_Set of tasks_
1: List every diagnostic test or kind of diagnostic that the swine fever article says researchers are working to improve.
2: Answer these questions from the swine fever article:
(a) What is the total for the funded research projects?
(b) How long has Vietnam had ASF?
(c) What is Dr. Pam Zaabel's title?
3: Do these statements agree with the swine fever article? For each, answer yes or no and quote the words that decide it.
(a) The United States has African Swine Fever inside its borders.
(b) The Swine Health Information Center received funding through the Foreign Ag Service.
(c) One line of research looks at how long ASF survives in pig manure.

------ Page text

ASF, COVID-19 are Both Top of Mind to US Producers

While the United States does not have African Swine Fever inside its borders, it is important to study the issues surrounding this disease. National Pork Board Director of Swine Health Dr. Pam Zaabel says research projects have been funded.

“We’re funding them through a collaborative effort with the National Pork Board and the Swine Health Information Center, who’s received funding through the Foreign Ag Service, and the project’s total is right around $2 million.” 

Vietnam has had ASF for the past year and a half. Zaabel says valuable research is taking place in Vietnam that could benefit the U.S. swine industry.

“There are a lot of projects being funded and some of those dealing with things like the inactivation of the ASF, or the African Swine Fever Virus, in compost piles. We’re trying to get a better understanding of ASF survival in pig manure, and we’re looking at the accuracy of tests for ASF antibody detection. We’d like to know how those work and how those could be used in an ASF surveillance and response program here in the United States if the virus made its way here. Different tests looking at improving the different diagnostic tests that are available. That includes the antibody detection test, and we’re also looking at improving PCR tests that look for the virus, as well as any oral fluid diagnostics so that we would have those as a tool in case it made its way here. There are also several projects looking at how the virus is spreading in Vietnam and how to improve biosecurity there, things that we could apply here and implement on our farms in the United States as far as biosecurity measures.”

------------
------ Listed entries

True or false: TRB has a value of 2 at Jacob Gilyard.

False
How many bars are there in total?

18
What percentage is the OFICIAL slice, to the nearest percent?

------------

_Completed exercise_
1:
- antibody detection test
- PCR tests that look for the virus
- oral fluid diagnostics

2:
(a) Right around $2 million.
(b) For the past year and a half.
(c) National Pork Board Director of Swine Health.

3:
(a) No: "While the United States does not have African Swine Fever inside its borders"
(b) Yes: "the Swine Health Information Center, who’s received funding through the Foreign Ag Service"
(c) Yes: "We’re trying to get a better understanding of ASF survival in pig manure"